(Recorded data):
___
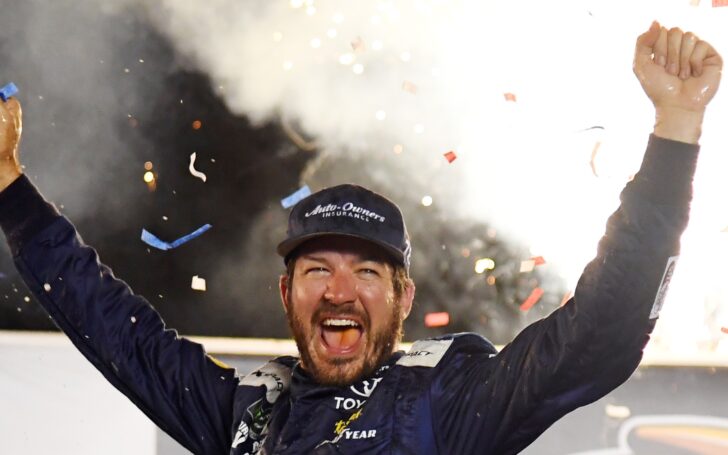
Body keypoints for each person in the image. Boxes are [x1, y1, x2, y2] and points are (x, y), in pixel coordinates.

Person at [0, 21, 722, 455]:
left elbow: (603, 329)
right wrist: (10, 187)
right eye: (317, 269)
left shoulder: (450, 398)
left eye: (368, 273)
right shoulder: (246, 411)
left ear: (404, 298)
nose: (339, 291)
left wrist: (677, 130)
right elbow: (111, 325)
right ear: (285, 291)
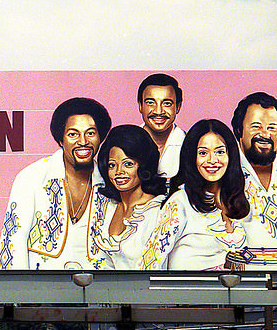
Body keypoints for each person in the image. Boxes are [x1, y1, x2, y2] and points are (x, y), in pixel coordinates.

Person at [0, 97, 111, 270]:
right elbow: (12, 243)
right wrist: (20, 292)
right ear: (60, 139)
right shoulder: (32, 177)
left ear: (100, 138)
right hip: (42, 289)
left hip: (96, 290)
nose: (83, 141)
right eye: (73, 134)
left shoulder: (109, 180)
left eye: (90, 133)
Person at [140, 119, 250, 270]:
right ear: (192, 157)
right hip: (186, 291)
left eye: (219, 151)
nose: (212, 160)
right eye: (203, 153)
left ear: (231, 155)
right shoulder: (180, 202)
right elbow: (148, 264)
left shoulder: (237, 201)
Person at [90, 125, 167, 269]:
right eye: (112, 165)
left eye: (128, 164)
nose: (119, 171)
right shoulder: (106, 208)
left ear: (143, 166)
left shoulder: (158, 212)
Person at [226, 92, 277, 268]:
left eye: (272, 127)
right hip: (239, 283)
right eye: (256, 126)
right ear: (239, 130)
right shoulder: (221, 169)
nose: (265, 134)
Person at [137, 73, 185, 178]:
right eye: (150, 102)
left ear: (178, 107)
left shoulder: (190, 144)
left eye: (167, 103)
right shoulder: (124, 142)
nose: (158, 111)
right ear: (140, 106)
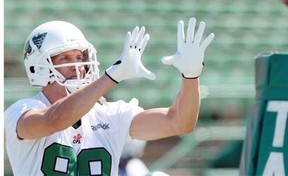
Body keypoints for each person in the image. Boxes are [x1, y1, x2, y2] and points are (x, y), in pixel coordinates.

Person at [4, 17, 215, 175]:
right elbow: (55, 119)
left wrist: (191, 76)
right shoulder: (21, 111)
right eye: (65, 57)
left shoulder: (107, 114)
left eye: (80, 57)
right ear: (38, 66)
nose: (77, 65)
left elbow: (178, 123)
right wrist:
___
(Your instructions):
For this answer, retype the lines from the start of the listing through the line that holds "left hip: (96, 290)", inclusive, exactly and without pictures.

(Reply):
Body keypoints for each person in the image. Boxes are [x1, y1, x2, y2] and points are (x, y), in pixel coordinates.

Person at [0, 21, 722, 455]:
left elbow: (603, 329)
right wrist: (10, 187)
right eye: (317, 269)
left shoulder: (450, 398)
left eye: (368, 273)
right shoulder: (246, 411)
left ear: (404, 298)
nose: (339, 291)
left wrist: (677, 130)
right elbow: (111, 325)
right ear: (285, 291)
Body keypoints for each person in the image. Boxes are [x1, y1, x2, y2] and points are (x, y), in pixel coordinates.

Person at [0, 97, 111, 270]:
right elbow: (12, 243)
right wrist: (20, 292)
right ear: (60, 139)
right shoulder: (32, 177)
left ear: (100, 138)
right hip: (42, 289)
left hip: (96, 290)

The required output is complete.